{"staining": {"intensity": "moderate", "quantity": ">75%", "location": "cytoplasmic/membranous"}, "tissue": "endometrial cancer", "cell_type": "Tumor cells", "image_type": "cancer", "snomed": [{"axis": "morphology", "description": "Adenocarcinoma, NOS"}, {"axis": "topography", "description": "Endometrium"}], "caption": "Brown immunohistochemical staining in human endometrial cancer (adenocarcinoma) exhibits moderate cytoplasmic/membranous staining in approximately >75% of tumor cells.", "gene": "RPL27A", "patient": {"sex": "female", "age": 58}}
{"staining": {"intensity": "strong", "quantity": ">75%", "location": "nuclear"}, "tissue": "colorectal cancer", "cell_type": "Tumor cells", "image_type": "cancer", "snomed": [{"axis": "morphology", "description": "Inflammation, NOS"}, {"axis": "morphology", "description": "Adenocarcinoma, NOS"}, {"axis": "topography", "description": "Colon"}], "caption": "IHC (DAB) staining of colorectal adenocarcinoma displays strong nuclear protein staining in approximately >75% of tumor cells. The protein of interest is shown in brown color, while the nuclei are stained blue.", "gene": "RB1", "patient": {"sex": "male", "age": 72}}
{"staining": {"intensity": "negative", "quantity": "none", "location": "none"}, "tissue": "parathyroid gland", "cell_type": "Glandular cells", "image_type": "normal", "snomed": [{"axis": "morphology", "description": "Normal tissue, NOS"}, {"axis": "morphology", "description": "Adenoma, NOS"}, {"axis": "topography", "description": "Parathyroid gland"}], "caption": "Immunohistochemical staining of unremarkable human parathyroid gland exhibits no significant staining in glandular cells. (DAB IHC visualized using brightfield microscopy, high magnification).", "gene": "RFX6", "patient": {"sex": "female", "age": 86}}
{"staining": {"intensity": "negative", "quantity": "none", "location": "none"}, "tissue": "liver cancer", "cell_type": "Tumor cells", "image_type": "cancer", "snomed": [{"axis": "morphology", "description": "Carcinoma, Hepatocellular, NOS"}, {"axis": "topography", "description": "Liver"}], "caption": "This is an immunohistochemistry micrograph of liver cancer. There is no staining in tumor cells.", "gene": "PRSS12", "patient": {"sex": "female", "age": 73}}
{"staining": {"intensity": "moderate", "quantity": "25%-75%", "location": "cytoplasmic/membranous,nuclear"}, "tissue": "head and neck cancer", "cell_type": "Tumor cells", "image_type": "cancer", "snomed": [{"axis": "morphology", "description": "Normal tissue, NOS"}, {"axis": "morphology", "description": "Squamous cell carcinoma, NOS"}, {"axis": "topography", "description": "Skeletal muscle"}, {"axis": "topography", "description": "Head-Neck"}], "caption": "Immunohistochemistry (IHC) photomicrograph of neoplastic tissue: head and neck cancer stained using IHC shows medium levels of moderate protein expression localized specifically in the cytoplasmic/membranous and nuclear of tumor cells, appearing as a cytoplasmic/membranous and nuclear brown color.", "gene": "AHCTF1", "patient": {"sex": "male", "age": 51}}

------------------------------------------------

**WHAT TO PRODUCE**
Stop after the line containing "staining of unremarkable": print exactly the lines from the start of the entries above up to it, that line included.

**TASK OUTPUT**
{"staining": {"intensity": "moderate", "quantity": ">75%", "location": "cytoplasmic/membranous"}, "tissue": "endometrial cancer", "cell_type": "Tumor cells", "image_type": "cancer", "snomed": [{"axis": "morphology", "description": "Adenocarcinoma, NOS"}, {"axis": "topography", "description": "Endometrium"}], "caption": "Brown immunohistochemical staining in human endometrial cancer (adenocarcinoma) exhibits moderate cytoplasmic/membranous staining in approximately >75% of tumor cells.", "gene": "RPL27A", "patient": {"sex": "female", "age": 58}}
{"staining": {"intensity": "strong", "quantity": ">75%", "location": "nuclear"}, "tissue": "colorectal cancer", "cell_type": "Tumor cells", "image_type": "cancer", "snomed": [{"axis": "morphology", "description": "Inflammation, NOS"}, {"axis": "morphology", "description": "Adenocarcinoma, NOS"}, {"axis": "topography", "description": "Colon"}], "caption": "IHC (DAB) staining of colorectal adenocarcinoma displays strong nuclear protein staining in approximately >75% of tumor cells. The protein of interest is shown in brown color, while the nuclei are stained blue.", "gene": "RB1", "patient": {"sex": "male", "age": 72}}
{"staining": {"intensity": "negative", "quantity": "none", "location": "none"}, "tissue": "parathyroid gland", "cell_type": "Glandular cells", "image_type": "normal", "snomed": [{"axis": "morphology", "description": "Normal tissue, NOS"}, {"axis": "morphology", "description": "Adenoma, NOS"}, {"axis": "topography", "description": "Parathyroid gland"}], "caption": "Immunohistochemical staining of unremarkable human parathyroid gland exhibits no significant staining in glandular cells. (DAB IHC visualized using brightfield microscopy, high magnification).", "gene": "RFX6", "patient": {"sex": "female", "age": 86}}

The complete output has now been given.